Just returned from a lovely stay in Chania, Crete for the Advanced Course on Artificial Intelligence, a yearly summer school by EurAI. Besides the beautiful scenery and lovely people, there were lots of interesting talks to enjoy. Most talks stuck to the theme ‘AI for multi-agent worlds’ quite well.
Although I learned a lot in general, there were some key take-aways for me:
- virtually any setting has some multi-agent aspect to it, but it might not be worthwile to actually take it into account
- when going from a single- to a multi-agent setting, typically requires engineering and analysis of the resulting system from a game-theoretic point of view. Lots of the presented work had some deep connection with game theory, which is quite exciting in my point of view.

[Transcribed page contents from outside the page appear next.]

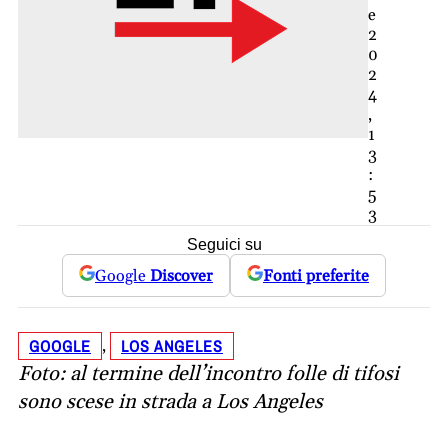
e
2
0
2
4
,
1
3
:
5
3
Seguici su
Google
Discover
Fonti preferite
GOOGLE
LOS ANGELES
, 
Foto: al termine dell’incontro folle di tifosi
sono scese in strada a Los Angeles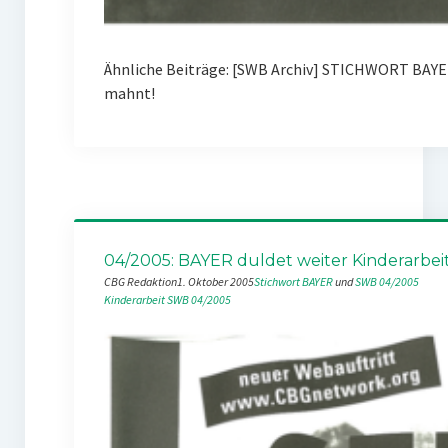
Ähnliche Beiträge: [SWB Archiv] STICHWORT BAYE
mahnt!
04/2005: BAYER duldet weiter Kinderarbei
CBG Redaktion
1. Oktober 2005
Stichwort BAYER
 und 
SWB 04/2005
Kinderarbeit
SWB 04/2005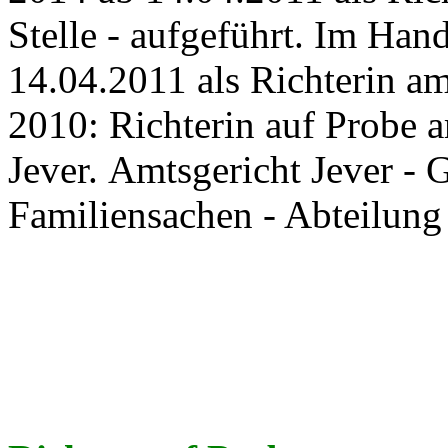
Stelle - aufgeführt. Im Han
14.04.2011 als Richterin am
2010: Richterin auf Probe 
Jever. Amtsgericht Jever -
Familiensachen - Abteilung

- going from single- to a multi-agent setting – unfortunately – typically also results in problem spaces that are much harder: they are typically intractable, multimodal and sometimes even unstable. Typical solutions to get out involve leveraging some feature of the problem domain or resorting to approximation.
- evaluation in the multi-agent domain may be quite challenging. Take the adversarial setting of learning to play a game. Here, a version \(n\) of an agent may beat version \(n-1\) but be beaten by version \(n-2\).
Overall, the summer school was well organized and was happy to meet many awesome people working on interesting problems in the AI space.